▶ **INSTRUCTIONS TO FOLLOW**
Copy out every item below, replacing "Person at" with "Figure in box" and leaving everything else unchanged. Omit the pictures.

Excerpts from a dataset
·····

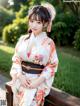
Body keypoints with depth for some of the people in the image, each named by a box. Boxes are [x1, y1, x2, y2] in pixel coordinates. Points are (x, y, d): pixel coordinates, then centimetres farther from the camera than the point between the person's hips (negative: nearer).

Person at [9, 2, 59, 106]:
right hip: (22, 78, 3)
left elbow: (52, 65, -3)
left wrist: (39, 80, -14)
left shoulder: (49, 43, -5)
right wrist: (20, 76, -10)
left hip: (39, 80, -3)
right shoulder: (23, 39, 4)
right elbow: (16, 59, 5)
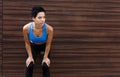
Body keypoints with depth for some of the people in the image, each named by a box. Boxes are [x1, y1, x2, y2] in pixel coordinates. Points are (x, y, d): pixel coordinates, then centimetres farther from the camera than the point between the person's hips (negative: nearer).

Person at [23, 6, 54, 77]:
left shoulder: (49, 29, -36)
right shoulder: (26, 28, -34)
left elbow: (48, 44, -18)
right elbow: (27, 43, -15)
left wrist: (45, 57, -10)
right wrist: (30, 57, -9)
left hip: (44, 47, 0)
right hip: (32, 47, 0)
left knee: (45, 66, -11)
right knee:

·····

▶ **TASK ANSWER**
Body keypoints with depth for some of the people in the image, each named by a box. Boxes are [x1, y1, x2, y2] in pixel coordinates. Points are (x, y, d): pixel coordinates, then centimetres farther from the camera than the point between the person's hips (negative: nearer).

Figure in box [9, 2, 59, 106]:
right hip: (22, 78, 3)
left elbow: (52, 65, -3)
left wrist: (39, 80, -14)
left shoulder: (49, 43, -5)
right wrist: (20, 76, -10)
left hip: (39, 80, -3)
right shoulder: (23, 39, 4)
right elbow: (16, 59, 5)
Body keypoints with depth for some of the people in the image, each named by a box. Boxes are [x1, y1, x2, y2] in pixel coordinates. Points are (x, y, d): pixel coordinates, then centimetres farther from the camera than the point between the person's hips (negative: nearer).

Figure in box [23, 6, 54, 77]:
left shoulder: (49, 29, -36)
right shoulder: (26, 28, -34)
left elbow: (48, 44, -18)
right elbow: (27, 43, -15)
left wrist: (45, 57, -10)
right wrist: (30, 57, -9)
left hip: (44, 47, 0)
right hip: (32, 47, 0)
left knee: (45, 66, -11)
right knee:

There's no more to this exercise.